Americans, aided by shameless law firms broadcasting their help, are applying for disability at historically high rates. “When jobs are plentiful people choose to work” and “when they’re scarce, disability insurance looks more appealing,” the Congressional Budget Office notes.

And unlike unemployment insurance—which runs out–disability is permanent welfare; only a small percent of recipients ever leave. It’s like “Hotel California” — such a lovely place except you can never leave. Critics decry the explosion in disability claims as a dead-beat drag on taxpayers. But the more insidious fallout is that millions of potential American workers are consigned to lives of dependency and poverty–and deprived of the mobility that a job ladder promises.

No. 4: Of course, the first step toward getting ahead is getting educated. In today’s economy, a college degree carries a salary premium –and a measure of job protection. (Unemployment rates are lower among the college-educated, and especially among those with advanced degrees).

But U.S. workers are losing the global education race. Among OECD countries—our industrialized competitors—the U.S. ranks in the middle on college education rates. We used to be on top. And our high school graduation rates are far worse. With 70% of high school students collecting a diploma, the U.S. ranks 22 out of 27 countries, according to the latest OECD data. And that’s before we get to the conversation about how our students lack the math and science skills a 21st century economy requires.
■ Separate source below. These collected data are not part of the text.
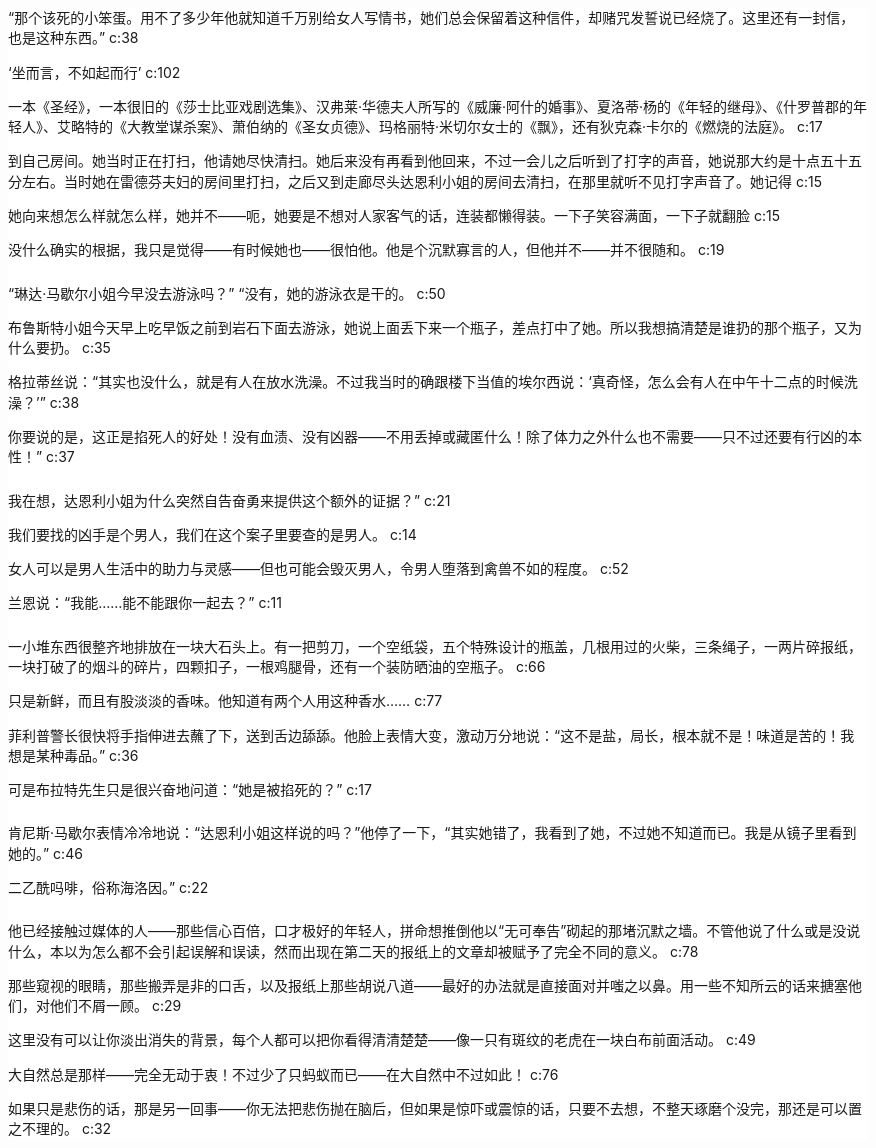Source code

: “那个该死的小笨蛋。用不了多少年他就知道千万别给女人写情书，她们总会保留着这种信件，却赌咒发誓说已经烧了。这里还有一封信，也是这种东西。” c:38

‘坐而言，不如起而行’ c:102

一本《圣经》，一本很旧的《莎士比亚戏剧选集》、汉弗莱·华德夫人所写的《威廉·阿什的婚事》、夏洛蒂·杨的《年轻的继母》、《什罗普郡的年轻人》、艾略特的《大教堂谋杀案》、萧伯纳的《圣女贞德》、玛格丽特·米切尔女士的《飘》，还有狄克森·卡尔的《燃烧的法庭》。 c:17

到自己房间。她当时正在打扫，他请她尽快清扫。她后来没有再看到他回来，不过一会儿之后听到了打字的声音，她说那大约是十点五十五分左右。当时她在雷德芬夫妇的房间里打扫，之后又到走廊尽头达恩利小姐的房间去清扫，在那里就听不见打字声音了。她记得 c:15

她向来想怎么样就怎么样，她并不——呃，她要是不想对人家客气的话，连装都懒得装。一下子笑容满面，一下子就翻脸 c:15

没什么确实的根据，我只是觉得——有时候她也——很怕他。他是个沉默寡言的人，但他并不——并不很随和。 c:19

### 

“琳达·马歇尔小姐今早没去游泳吗？”    “没有，她的游泳衣是干的。 c:50

布鲁斯特小姐今天早上吃早饭之前到岩石下面去游泳，她说上面丢下来一个瓶子，差点打中了她。所以我想搞清楚是谁扔的那个瓶子，又为什么要扔。 c:35

格拉蒂丝说：“其实也没什么，就是有人在放水洗澡。不过我当时的确跟楼下当值的埃尔西说：‘真奇怪，怎么会有人在中午十二点的时候洗澡？’” c:38

你要说的是，这正是掐死人的好处！没有血渍、没有凶器——不用丢掉或藏匿什么！除了体力之外什么也不需要——只不过还要有行凶的本性！” c:37

### 

我在想，达恩利小姐为什么突然自告奋勇来提供这个额外的证据？” c:21

我们要找的凶手是个男人，我们在这个案子里要查的是男人。 c:14

女人可以是男人生活中的助力与灵感——但也可能会毁灭男人，令男人堕落到禽兽不如的程度。 c:52

兰恩说：“我能……能不能跟你一起去？” c:11

### 

一小堆东西很整齐地排放在一块大石头上。有一把剪刀，一个空纸袋，五个特殊设计的瓶盖，几根用过的火柴，三条绳子，一两片碎报纸，一块打破了的烟斗的碎片，四颗扣子，一根鸡腿骨，还有一个装防晒油的空瓶子。 c:66

只是新鲜，而且有股淡淡的香味。他知道有两个人用这种香水…… c:77

菲利普警长很快将手指伸进去蘸了下，送到舌边舔舔。他脸上表情大变，激动万分地说：“这不是盐，局长，根本就不是！味道是苦的！我想是某种毒品。” c:36

可是布拉特先生只是很兴奋地问道：“她是被掐死的？” c:17

### 

肯尼斯·马歇尔表情冷冷地说：“达恩利小姐这样说的吗？”他停了一下，“其实她错了，我看到了她，不过她不知道而已。我是从镜子里看到她的。” c:46

二乙酰吗啡，俗称海洛因。” 
 c:22

### 

他已经接触过媒体的人——那些信心百倍，口才极好的年轻人，拼命想推倒他以“无可奉告”砌起的那堵沉默之墙。不管他说了什么或是没说什么，本以为怎么都不会引起误解和误读，然而出现在第二天的报纸上的文章却被赋予了完全不同的意义。 c:78

那些窥视的眼睛，那些搬弄是非的口舌，以及报纸上那些胡说八道——最好的办法就是直接面对并嗤之以鼻。用一些不知所云的话来搪塞他们，对他们不屑一顾。 c:29

这里没有可以让你淡出消失的背景，每个人都可以把你看得清清楚楚——像一只有斑纹的老虎在一块白布前面活动。 c:49

大自然总是那样——完全无动于衷！不过少了只蚂蚁而已——在大自然中不过如此！ c:76

如果只是悲伤的话，那是另一回事——你无法把悲伤抛在脑后，但如果是惊吓或震惊的话，只要不去想，不整天琢磨个没完，那还是可以置之不理的。 c:32
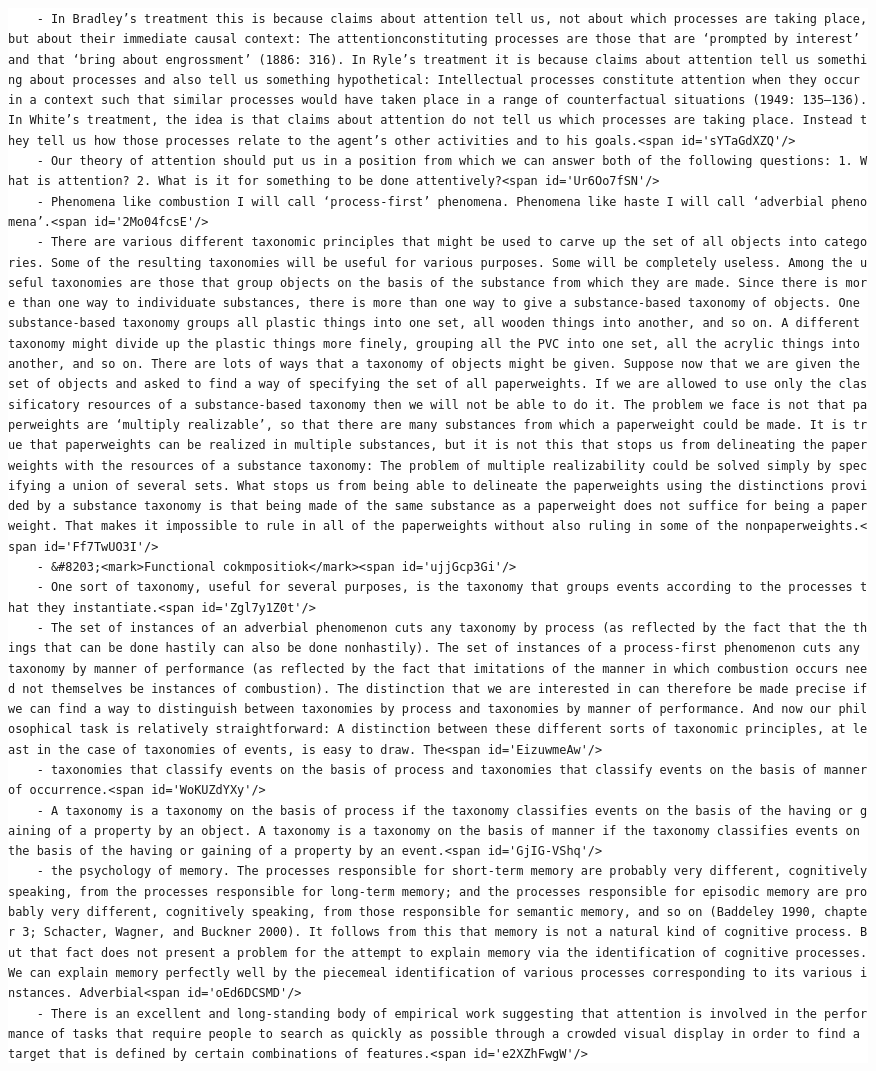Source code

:         - In Bradley’s treatment this is because claims about attention tell us, not about which processes are taking place, but about their immediate causal context: The attentionconstituting processes are those that are ‘prompted by interest’ and that ‘bring about engrossment’ (1886: 316). In Ryle’s treatment it is because claims about attention tell us something about processes and also tell us something hypothetical: Intellectual processes constitute attention when they occur in a context such that similar processes would have taken place in a range of counterfactual situations (1949: 135–136). In White’s treatment, the idea is that claims about attention do not tell us which processes are taking place. Instead they tell us how those processes relate to the agent’s other activities and to his goals.<span id='sYTaGdXZQ'/>
        - Our theory of attention should put us in a position from which we can answer both of the following questions: 1. What is attention? 2. What is it for something to be done attentively?<span id='Ur6Oo7fSN'/>
        - Phenomena like combustion I will call ‘process-first’ phenomena. Phenomena like haste I will call ‘adverbial phenomena’.<span id='2Mo04fcsE'/>
        - There are various different taxonomic principles that might be used to carve up the set of all objects into categories. Some of the resulting taxonomies will be useful for various purposes. Some will be completely useless. Among the useful taxonomies are those that group objects on the basis of the substance from which they are made. Since there is more than one way to individuate substances, there is more than one way to give a substance-based taxonomy of objects. One substance-based taxonomy groups all plastic things into one set, all wooden things into another, and so on. A different taxonomy might divide up the plastic things more finely, grouping all the PVC into one set, all the acrylic things into another, and so on. There are lots of ways that a taxonomy of objects might be given. Suppose now that we are given the set of objects and asked to find a way of specifying the set of all paperweights. If we are allowed to use only the classificatory resources of a substance-based taxonomy then we will not be able to do it. The problem we face is not that paperweights are ‘multiply realizable’, so that there are many substances from which a paperweight could be made. It is true that paperweights can be realized in multiple substances, but it is not this that stops us from delineating the paperweights with the resources of a substance taxonomy: The problem of multiple realizability could be solved simply by specifying a union of several sets. What stops us from being able to delineate the paperweights using the distinctions provided by a substance taxonomy is that being made of the same substance as a paperweight does not suffice for being a paperweight. That makes it impossible to rule in all of the paperweights without also ruling in some of the nonpaperweights.<span id='Ff7TwUO3I'/>
        - &#8203;<mark>Functional cokmpositiok</mark><span id='ujjGcp3Gi'/>
        - One sort of taxonomy, useful for several purposes, is the taxonomy that groups events according to the processes that they instantiate.<span id='Zgl7y1Z0t'/>
        - The set of instances of an adverbial phenomenon cuts any taxonomy by process (as reflected by the fact that the things that can be done hastily can also be done nonhastily). The set of instances of a process-first phenomenon cuts any taxonomy by manner of performance (as reflected by the fact that imitations of the manner in which combustion occurs need not themselves be instances of combustion). The distinction that we are interested in can therefore be made precise if we can find a way to distinguish between taxonomies by process and taxonomies by manner of performance. And now our philosophical task is relatively straightforward: A distinction between these different sorts of taxonomic principles, at least in the case of taxonomies of events, is easy to draw. The<span id='EizuwmeAw'/>
        - taxonomies that classify events on the basis of process and taxonomies that classify events on the basis of manner of occurrence.<span id='WoKUZdYXy'/>
        - A taxonomy is a taxonomy on the basis of process if the taxonomy classifies events on the basis of the having or gaining of a property by an object. A taxonomy is a taxonomy on the basis of manner if the taxonomy classifies events on the basis of the having or gaining of a property by an event.<span id='GjIG-VShq'/>
        - the psychology of memory. The processes responsible for short-term memory are probably very different, cognitively speaking, from the processes responsible for long-term memory; and the processes responsible for episodic memory are probably very different, cognitively speaking, from those responsible for semantic memory, and so on (Baddeley 1990, chapter 3; Schacter, Wagner, and Buckner 2000). It follows from this that memory is not a natural kind of cognitive process. But that fact does not present a problem for the attempt to explain memory via the identification of cognitive processes. We can explain memory perfectly well by the piecemeal identification of various processes corresponding to its various instances. Adverbial<span id='oEd6DCSMD'/>
        - There is an excellent and long-standing body of empirical work suggesting that attention is involved in the performance of tasks that require people to search as quickly as possible through a crowded visual display in order to find a target that is defined by certain combinations of features.<span id='e2XZhFwgW'/>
MORE: America’s new work ethic?

No. 5: If you think the U.S. has moved past a culture of easy-money debt, think again: Young people coming out of college and into the workforce are saddled with a $1 trillion in loans, much of which they can’t afford to pay back. About a third of students carrying those loans are college drop-outs.

Like the spread of subprime mortgages, this is government-induced cheap money offered to borrowers of limited means — with tuition rates, like home prices, skyrocketing alongside. No wonder many economists are predicting a student-loan bubble about to burst, with default rates surging.

The problematic state of America’s workforce isn’t a subject conducive to campaign bullet points or 60-second attack ads. But when all that ends this week, it’s time to turn to the hard business at hand. And, like any turn-around operation, this is a job that starts with leadership—from the top.